Exercise set:
1) Please condense the paragraph beginning "The goal of this study" in the project description below while keeping its main facts.
2) Name every data source listed in the project description below.

Quoted text:
(begin)

# Vizualization Project

### Research Paper Impact (Citations) and Its Artifact Usage (Downloads)

The goal of this study is to find out if the artifacts produced by research papers (e.g. Python Packages) correlate with the impact of a particular research paper in terms of its citations. In particular, this study aims to answer the following three questions:

1. *Does increase in download counts of a particular artifiact indicate the rise in impact (citations) of that particular paper in the research community?*

2. *Conversely, does decrease in download counts of a particular artifiact indicate the decline in impact (citations) of that particular paper in the research community?*

3. *Finally, Is the opposite true? In other words, the higher the impact (citations) of a particular research paper, the greater the download count of its artifact?*


### Data Sources

1. [Google BigQuery PyPI Downloads Table](https://packaging.python.org/en/latest/guides/analyzing-pypi-package-downloads/) 

2. [Google Scholar (Scraping)](https://scholar.google.ca/)

3. [Semantic Scholar Paper Lookup API](https://www.semanticscholar.org/product/api)

(end)

Data entries:

(begin)

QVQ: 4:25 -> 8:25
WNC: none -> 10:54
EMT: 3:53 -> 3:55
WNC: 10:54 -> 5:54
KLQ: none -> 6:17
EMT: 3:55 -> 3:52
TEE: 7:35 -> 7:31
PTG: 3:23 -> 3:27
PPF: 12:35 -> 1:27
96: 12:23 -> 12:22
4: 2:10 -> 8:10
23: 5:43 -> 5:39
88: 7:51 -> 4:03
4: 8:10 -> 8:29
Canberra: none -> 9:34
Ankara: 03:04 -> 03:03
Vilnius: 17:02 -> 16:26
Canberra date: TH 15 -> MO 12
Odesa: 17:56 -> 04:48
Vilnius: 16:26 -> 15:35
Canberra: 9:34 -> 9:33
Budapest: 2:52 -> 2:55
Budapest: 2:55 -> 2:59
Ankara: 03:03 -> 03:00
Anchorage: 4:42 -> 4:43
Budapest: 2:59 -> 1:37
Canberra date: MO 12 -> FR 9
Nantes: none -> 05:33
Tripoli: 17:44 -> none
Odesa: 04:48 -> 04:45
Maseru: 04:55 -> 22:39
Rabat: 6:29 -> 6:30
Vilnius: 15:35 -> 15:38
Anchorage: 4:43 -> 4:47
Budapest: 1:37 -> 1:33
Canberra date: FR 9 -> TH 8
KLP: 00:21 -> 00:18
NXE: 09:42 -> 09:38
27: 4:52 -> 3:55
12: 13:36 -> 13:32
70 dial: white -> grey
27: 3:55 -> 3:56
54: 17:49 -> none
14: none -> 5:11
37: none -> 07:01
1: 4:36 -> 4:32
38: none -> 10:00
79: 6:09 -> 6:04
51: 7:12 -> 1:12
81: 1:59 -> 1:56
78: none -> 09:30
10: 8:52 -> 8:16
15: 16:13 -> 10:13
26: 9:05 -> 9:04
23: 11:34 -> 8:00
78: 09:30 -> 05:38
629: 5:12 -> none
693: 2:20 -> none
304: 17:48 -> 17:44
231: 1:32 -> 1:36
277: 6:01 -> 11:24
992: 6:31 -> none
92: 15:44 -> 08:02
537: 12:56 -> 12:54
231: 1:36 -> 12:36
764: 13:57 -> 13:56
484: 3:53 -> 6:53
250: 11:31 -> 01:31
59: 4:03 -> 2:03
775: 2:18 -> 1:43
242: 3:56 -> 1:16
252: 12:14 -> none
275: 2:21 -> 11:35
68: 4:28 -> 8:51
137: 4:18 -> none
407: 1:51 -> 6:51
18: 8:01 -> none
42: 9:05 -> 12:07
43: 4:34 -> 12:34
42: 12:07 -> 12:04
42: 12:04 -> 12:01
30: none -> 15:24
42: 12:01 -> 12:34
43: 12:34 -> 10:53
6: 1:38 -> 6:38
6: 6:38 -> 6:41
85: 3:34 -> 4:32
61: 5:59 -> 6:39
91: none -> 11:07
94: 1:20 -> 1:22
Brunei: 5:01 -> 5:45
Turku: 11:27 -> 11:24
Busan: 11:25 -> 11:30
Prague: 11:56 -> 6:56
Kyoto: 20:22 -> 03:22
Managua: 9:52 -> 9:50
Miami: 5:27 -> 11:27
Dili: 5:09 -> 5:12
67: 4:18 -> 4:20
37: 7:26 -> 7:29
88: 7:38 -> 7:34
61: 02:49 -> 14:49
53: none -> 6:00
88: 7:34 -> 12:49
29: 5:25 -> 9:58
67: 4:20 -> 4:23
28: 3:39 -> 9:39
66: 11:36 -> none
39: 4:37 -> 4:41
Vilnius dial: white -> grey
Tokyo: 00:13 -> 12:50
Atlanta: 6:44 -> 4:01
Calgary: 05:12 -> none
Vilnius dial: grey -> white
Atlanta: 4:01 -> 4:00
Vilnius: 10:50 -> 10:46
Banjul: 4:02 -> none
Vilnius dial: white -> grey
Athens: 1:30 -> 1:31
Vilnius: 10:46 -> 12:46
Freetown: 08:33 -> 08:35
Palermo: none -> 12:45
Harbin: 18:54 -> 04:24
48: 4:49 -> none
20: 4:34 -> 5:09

(end)

Solution set:
1) The study aims to learn whether the artifacts research papers produce, such as Python packages, correlate with each paper's impact as measured by citations. It sets out three questions to answer.

2)
- Google BigQuery PyPI Downloads Table
- Google Scholar (Scraping)
- Semantic Scholar Paper Lookup API